◆ **REQUIRED WORK**
List each line from the rows below that contains the word "than". Case counts.

◆ **EXTRACTED ENTRIES**
☆ ☆ ☆ ☆ ☆

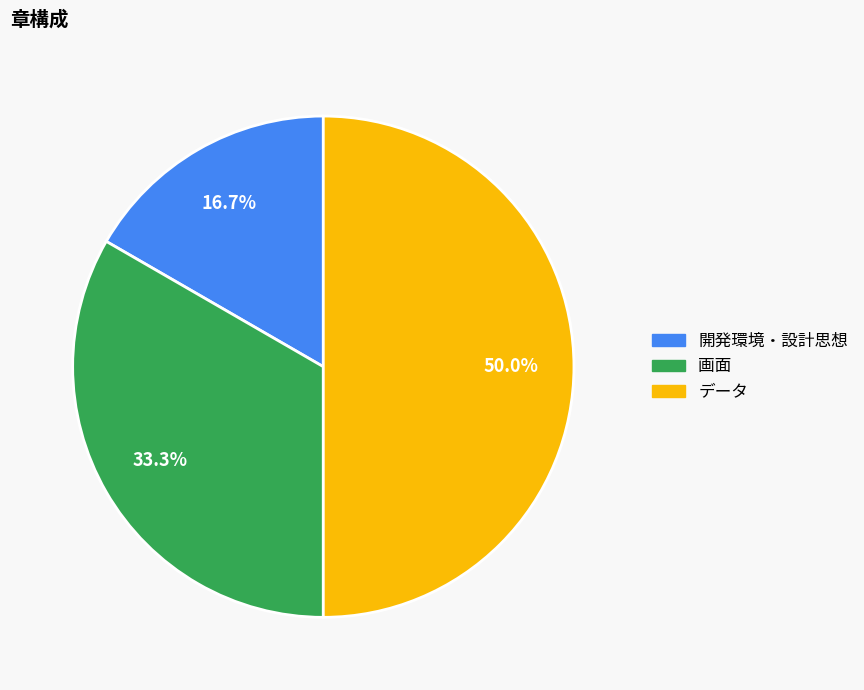

How much of the chart is everything except 開発環境・設計思想?

83.3%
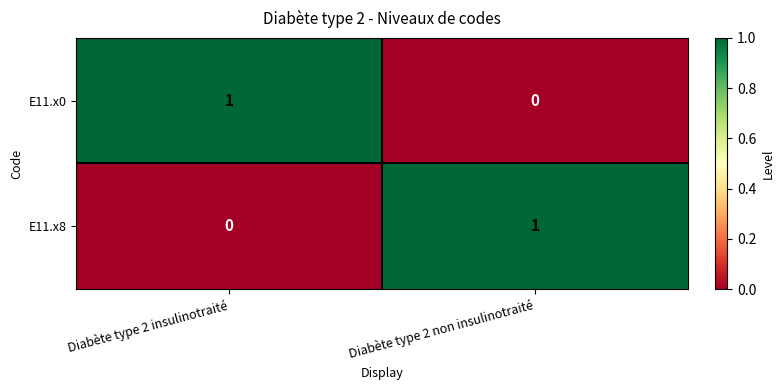

How many categories are shown in the chart?

2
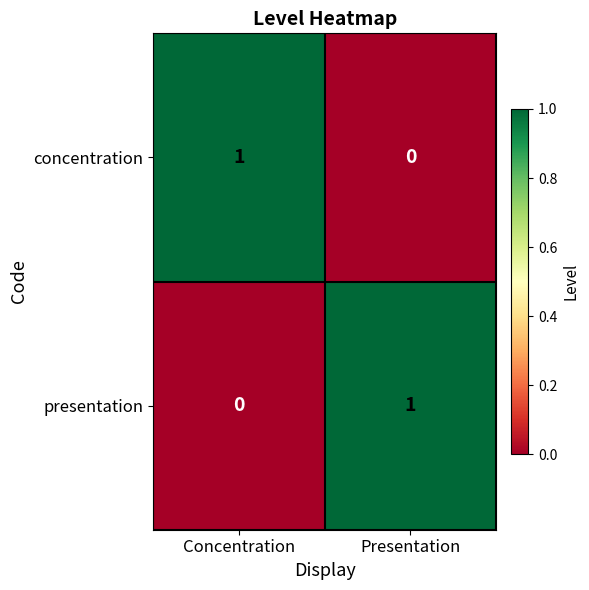

Is the value of presentation at Presentation greater than the value of concentration at Presentation?

Yes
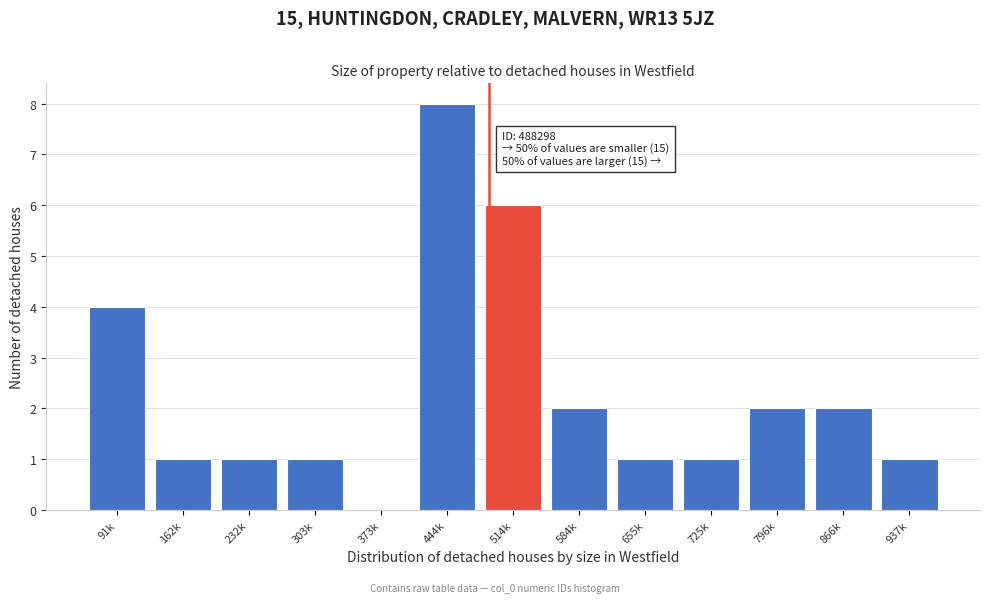

Reading left to right, transcribe all the data shown in this chart.

91k=4	162k=1	232k=1	303k=1	373k=0	444k=8	514k=6	584k=2	655k=1	725k=1	796k=2	866k=2	937k=1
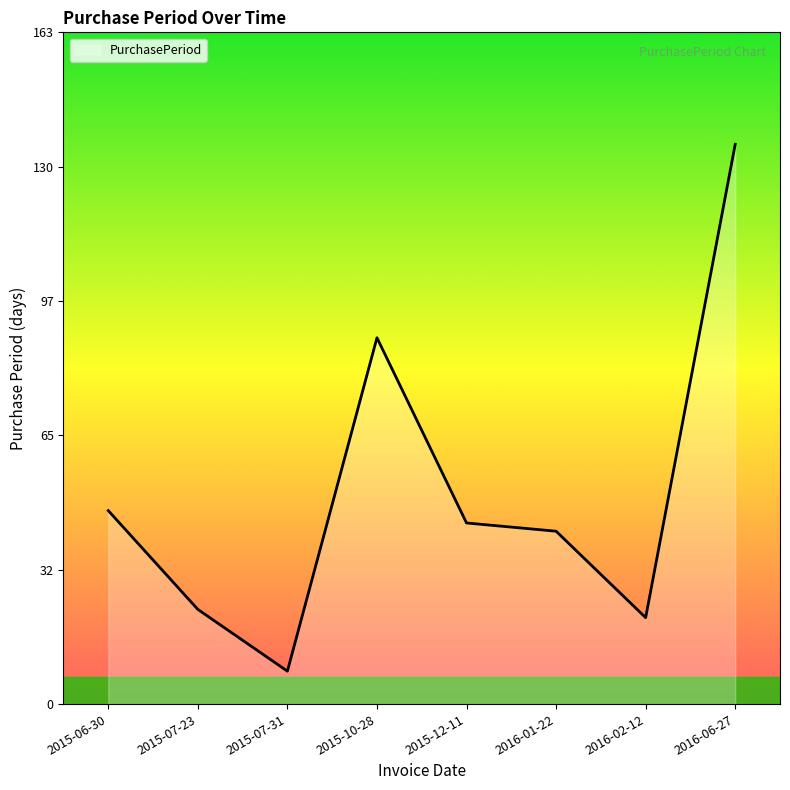

What is the sum of the values at 2016-06-27 and 2016-02-12?

157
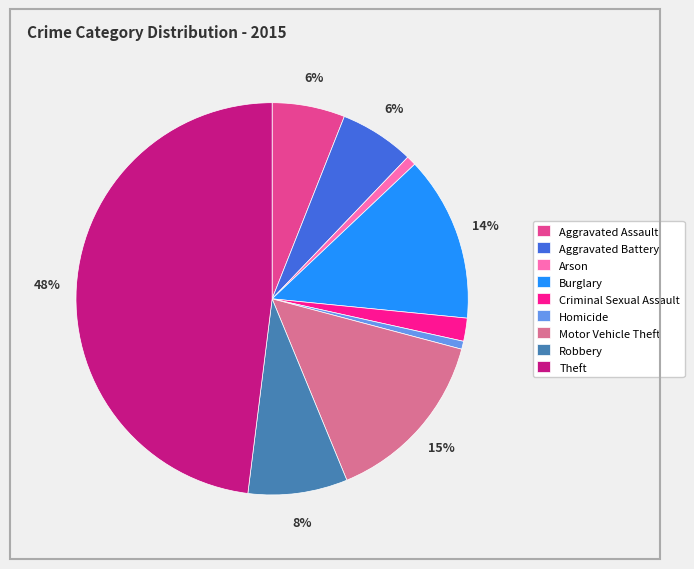

Does Arson account for over 50% of the chart?

No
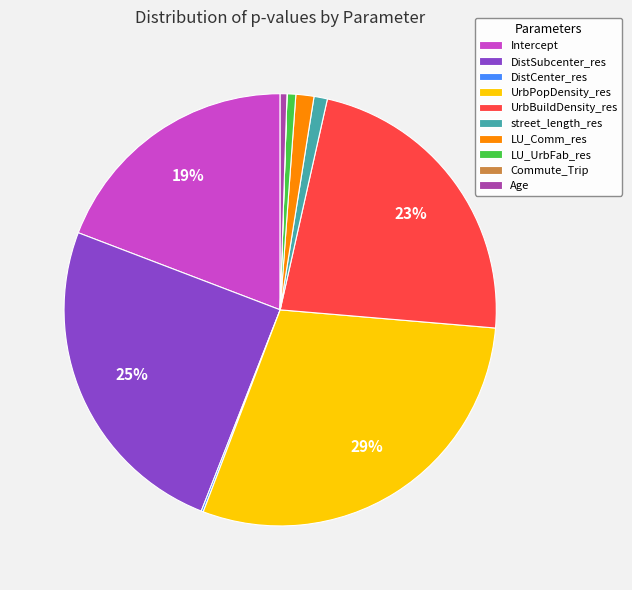

Does UrbBuildDensity_res represent more than half of the total?

No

☆ ☆ ☆ ☆ ☆

◆ **SOLUTION**
Is the value of presentation at Presentation greater than the value of concentration at Presentation?
Does UrbBuildDensity_res represent more than half of the total?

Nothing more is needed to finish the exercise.